__Text__.
◆ ◆ ◆

Correspondence to: Nicola J. Camp, PhD, Huntsman Cancer Institute, University of Utah, 2000 Cir of Hope Dr #1950, Salt Lake
City, UT 84112, USA. E-mail: Nicki.Camp@hci.utah.edu
How to cite this article: Feusier JE, Madsen MJ, Avery BJ, Williams JA, Stephens DM, Hu B, Osman AEG, Glenn MJ, Camp NJ.
Shared genomic segment analysis in a large high-risk chronic lymphocytic leukemia pedigree implicates CXCR4 in inherited risk. J
Transl Genet Genom 2021;5:189-99. https://dx.doi.org/10.20517/jtgg.2021.05
Received: 27 Feb 2021 First Decision: 28 Apr 2021 Revised: 1 May 2021 Accepted: 13 May 2021 First online: 15 Jun 2021
Academic Editor: Susan L. Slager Copy Editor: Xi-Jun Chen Production Editor: Xi-Jun Chen
Abstract
Aim: Chronic lymphocytic leukemia (CLL) has been shown to cluster in families. First-degree relatives of
individuals with CLL have an ~8 fold increased risk of developing the malignancy. Strong heritability suggests
pedigree studies will have good power to localize pathogenic genes. However, CLL is relatively rare and
heterogeneous, complicating ascertainment and analyses. Our goal was to identify CLL risk loci using unique
resources available in Utah and methods to address intra-familial heterogeneity.

◆ ◆ ◆

__Available data__.
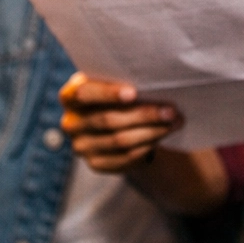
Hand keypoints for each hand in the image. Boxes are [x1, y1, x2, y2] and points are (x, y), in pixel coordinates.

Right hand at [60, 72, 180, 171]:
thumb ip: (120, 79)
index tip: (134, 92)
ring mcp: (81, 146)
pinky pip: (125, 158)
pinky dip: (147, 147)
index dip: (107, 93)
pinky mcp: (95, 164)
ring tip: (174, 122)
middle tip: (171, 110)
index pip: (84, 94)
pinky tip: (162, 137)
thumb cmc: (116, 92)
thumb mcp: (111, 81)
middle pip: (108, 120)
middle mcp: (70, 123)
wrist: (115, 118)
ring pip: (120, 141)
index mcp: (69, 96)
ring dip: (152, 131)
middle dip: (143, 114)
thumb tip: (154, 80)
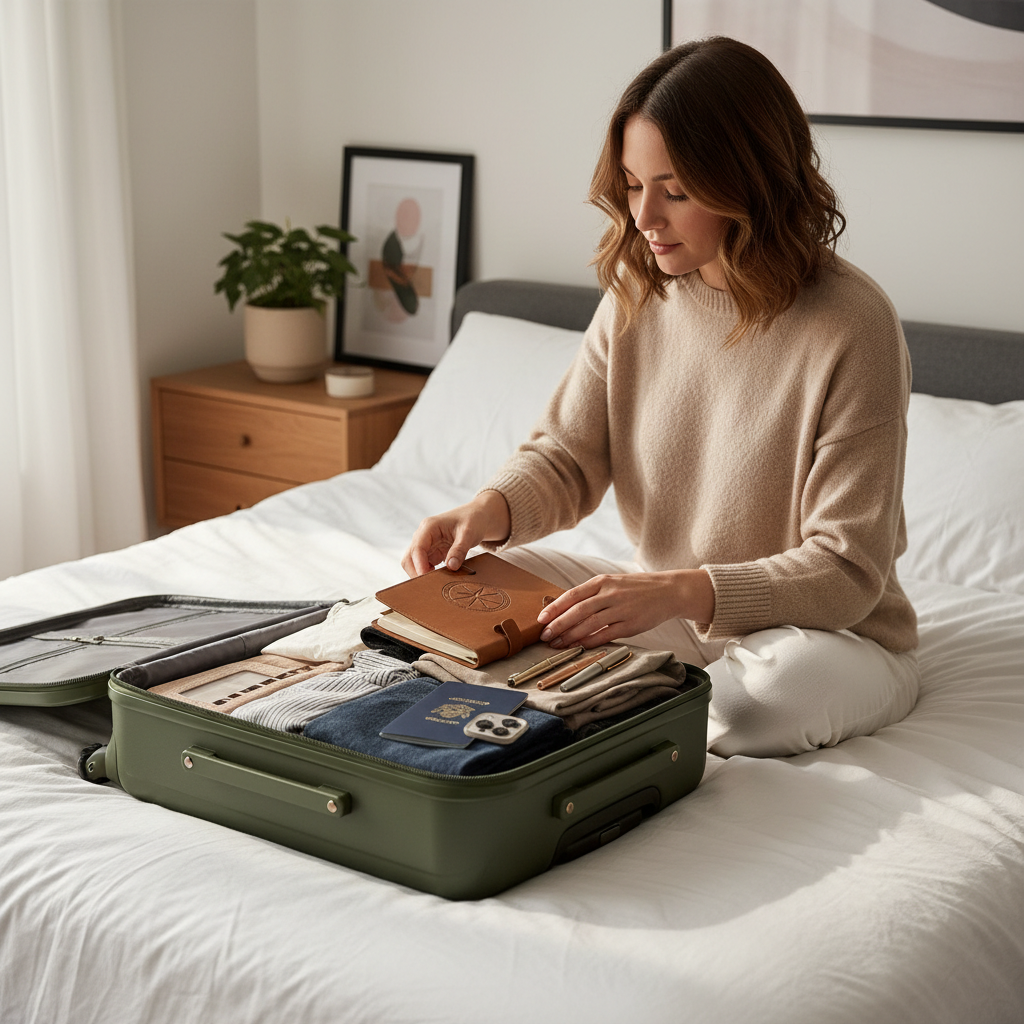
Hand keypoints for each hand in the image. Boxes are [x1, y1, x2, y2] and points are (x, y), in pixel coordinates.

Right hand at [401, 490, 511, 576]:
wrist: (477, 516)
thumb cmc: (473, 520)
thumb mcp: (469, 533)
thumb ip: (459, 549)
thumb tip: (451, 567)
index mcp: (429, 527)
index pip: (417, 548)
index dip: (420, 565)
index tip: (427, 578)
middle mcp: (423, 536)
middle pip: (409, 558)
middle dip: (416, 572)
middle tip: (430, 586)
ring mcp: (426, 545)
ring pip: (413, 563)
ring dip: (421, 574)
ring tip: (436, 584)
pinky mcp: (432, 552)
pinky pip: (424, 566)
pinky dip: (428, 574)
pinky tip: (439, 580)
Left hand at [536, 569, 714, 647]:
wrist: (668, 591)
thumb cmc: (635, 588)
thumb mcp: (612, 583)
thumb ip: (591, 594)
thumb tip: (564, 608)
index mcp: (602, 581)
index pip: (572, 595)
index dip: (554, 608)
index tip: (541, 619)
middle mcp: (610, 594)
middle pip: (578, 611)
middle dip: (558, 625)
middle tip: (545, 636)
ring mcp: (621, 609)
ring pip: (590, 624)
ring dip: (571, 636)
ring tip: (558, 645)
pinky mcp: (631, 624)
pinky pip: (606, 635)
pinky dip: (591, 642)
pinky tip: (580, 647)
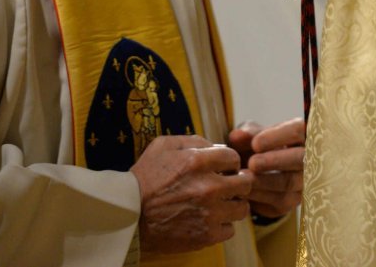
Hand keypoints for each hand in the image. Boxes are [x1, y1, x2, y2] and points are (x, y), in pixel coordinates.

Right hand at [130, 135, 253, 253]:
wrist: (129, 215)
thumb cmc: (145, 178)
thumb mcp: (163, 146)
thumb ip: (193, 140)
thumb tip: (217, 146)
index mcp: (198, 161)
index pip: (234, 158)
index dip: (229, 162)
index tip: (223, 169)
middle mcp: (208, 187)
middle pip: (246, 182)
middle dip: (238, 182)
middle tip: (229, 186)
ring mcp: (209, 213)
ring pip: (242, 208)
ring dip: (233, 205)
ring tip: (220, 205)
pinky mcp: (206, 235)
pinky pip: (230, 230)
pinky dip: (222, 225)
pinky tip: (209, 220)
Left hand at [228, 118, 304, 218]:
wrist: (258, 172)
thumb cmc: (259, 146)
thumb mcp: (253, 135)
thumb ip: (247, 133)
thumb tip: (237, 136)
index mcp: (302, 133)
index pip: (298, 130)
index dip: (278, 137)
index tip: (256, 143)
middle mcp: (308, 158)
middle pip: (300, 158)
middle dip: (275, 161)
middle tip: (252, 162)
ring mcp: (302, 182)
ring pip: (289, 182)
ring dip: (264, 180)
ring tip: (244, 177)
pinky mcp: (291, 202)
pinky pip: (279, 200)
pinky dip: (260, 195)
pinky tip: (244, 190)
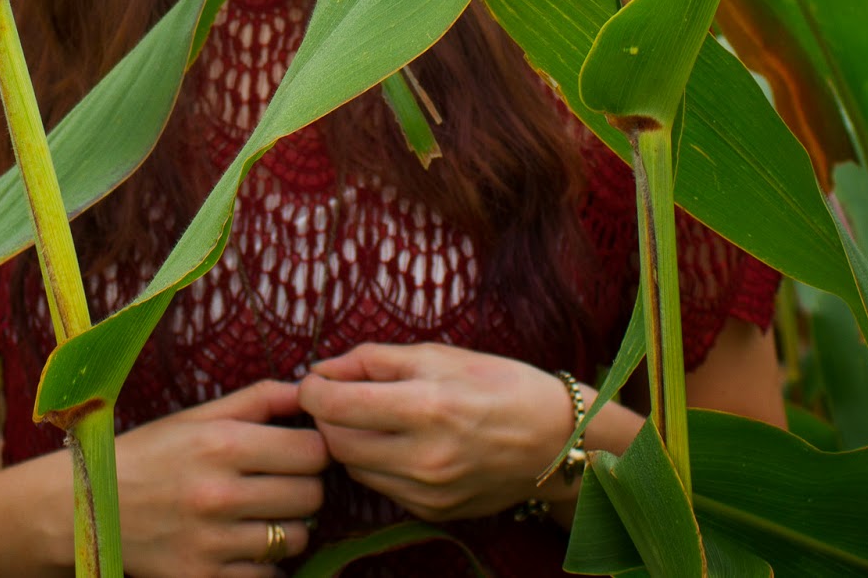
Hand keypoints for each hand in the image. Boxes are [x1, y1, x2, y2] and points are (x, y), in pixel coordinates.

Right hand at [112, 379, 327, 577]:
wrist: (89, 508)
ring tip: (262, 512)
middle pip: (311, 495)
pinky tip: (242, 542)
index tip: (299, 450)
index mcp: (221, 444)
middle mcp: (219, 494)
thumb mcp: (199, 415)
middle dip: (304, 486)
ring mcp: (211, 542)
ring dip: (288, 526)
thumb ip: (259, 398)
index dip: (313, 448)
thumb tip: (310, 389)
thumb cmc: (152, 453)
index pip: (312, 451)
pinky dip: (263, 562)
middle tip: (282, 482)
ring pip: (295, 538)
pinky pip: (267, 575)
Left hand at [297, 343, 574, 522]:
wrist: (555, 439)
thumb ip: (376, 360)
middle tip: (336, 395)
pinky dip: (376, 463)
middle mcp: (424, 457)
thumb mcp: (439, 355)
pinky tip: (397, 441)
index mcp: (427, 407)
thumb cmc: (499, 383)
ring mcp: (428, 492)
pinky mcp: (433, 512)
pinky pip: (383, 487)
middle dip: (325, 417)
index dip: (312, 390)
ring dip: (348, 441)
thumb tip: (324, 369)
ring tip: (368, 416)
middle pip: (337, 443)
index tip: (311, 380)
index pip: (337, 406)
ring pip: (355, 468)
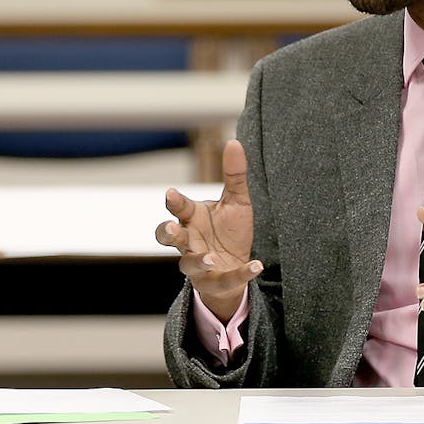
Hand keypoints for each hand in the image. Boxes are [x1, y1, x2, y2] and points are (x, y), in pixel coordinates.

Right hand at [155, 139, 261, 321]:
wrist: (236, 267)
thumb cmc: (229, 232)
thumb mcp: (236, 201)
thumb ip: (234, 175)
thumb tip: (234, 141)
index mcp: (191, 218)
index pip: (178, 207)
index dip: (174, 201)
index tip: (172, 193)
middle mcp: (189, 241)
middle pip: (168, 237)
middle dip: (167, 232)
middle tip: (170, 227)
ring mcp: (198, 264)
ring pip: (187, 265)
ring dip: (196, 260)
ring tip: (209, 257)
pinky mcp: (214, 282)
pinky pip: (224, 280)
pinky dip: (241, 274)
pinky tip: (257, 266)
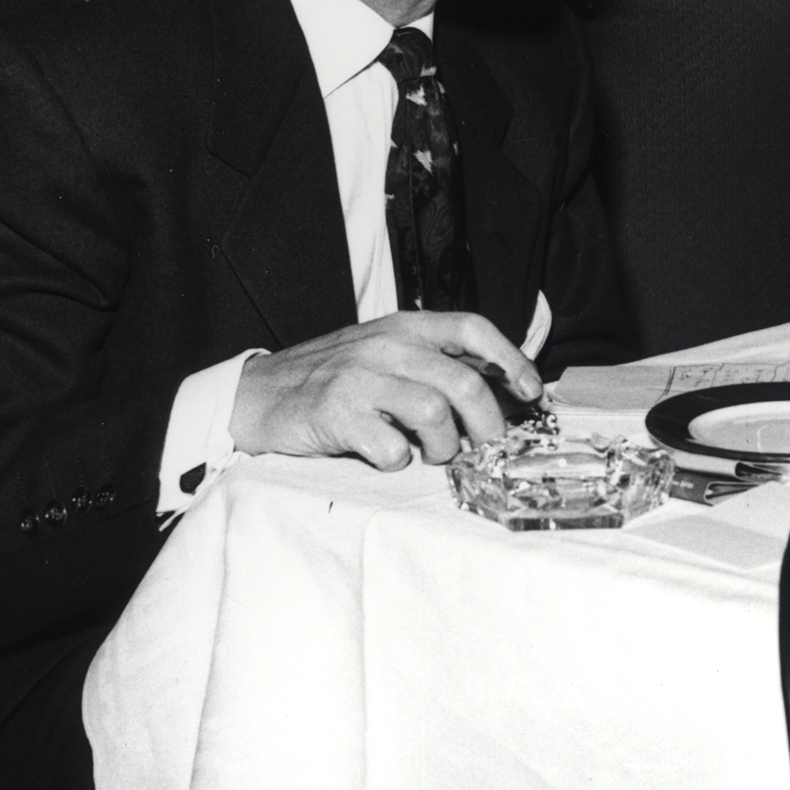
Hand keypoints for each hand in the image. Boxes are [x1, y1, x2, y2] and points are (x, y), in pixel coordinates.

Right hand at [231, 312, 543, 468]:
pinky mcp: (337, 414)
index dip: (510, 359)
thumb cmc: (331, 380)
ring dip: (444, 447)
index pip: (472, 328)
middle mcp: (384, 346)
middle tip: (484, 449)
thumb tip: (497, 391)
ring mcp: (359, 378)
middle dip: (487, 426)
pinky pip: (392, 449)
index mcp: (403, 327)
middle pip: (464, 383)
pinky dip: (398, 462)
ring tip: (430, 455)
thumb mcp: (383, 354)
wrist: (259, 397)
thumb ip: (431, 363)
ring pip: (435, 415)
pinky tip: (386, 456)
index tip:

◆ ◆ ◆

__Required actions__.
(a) According to the article excerpt, how much higher is the risk of developing CLL for first-degree relatives of individuals with CLL?
(b) Condense the article excerpt's paragraph beginning "Aim: Chronic lymphocytic leukemia" into a short bulleted list that keeps its main facts.
(c) Quote the article excerpt from "Correspondence to: Nicola" to "MJ, Camp NJ.".

__Answers for the exercise__.
(a) About 8 fold.

(b)
- Chronic lymphocytic leukemia (CLL) clusters in families.
- First-degree relatives of people with CLL have about an 8 fold higher risk of the disease.
- This strong heritability suggests that pedigree studies can effectively locate pathogenic genes.
- CLL is relatively rare and heterogeneous, which makes ascertainment and analysis harder.
- The goal was to identify CLL risk loci using unique Utah resources and methods that address intra-familial heterogeneity.

(c)
Correspondence to: Nicola J. Camp, PhD, Huntsman Cancer Institute, University of Utah, 2000 Cir of Hope Dr #1950, Salt Lake
City, UT 84112, USA. E-mail: Nicki.Camp@hci.utah.edu
How to cite this article: Feusier JE, Madsen MJ, Avery BJ, Williams JA, Stephens DM, Hu B, Osman AEG, Glenn MJ, Camp NJ.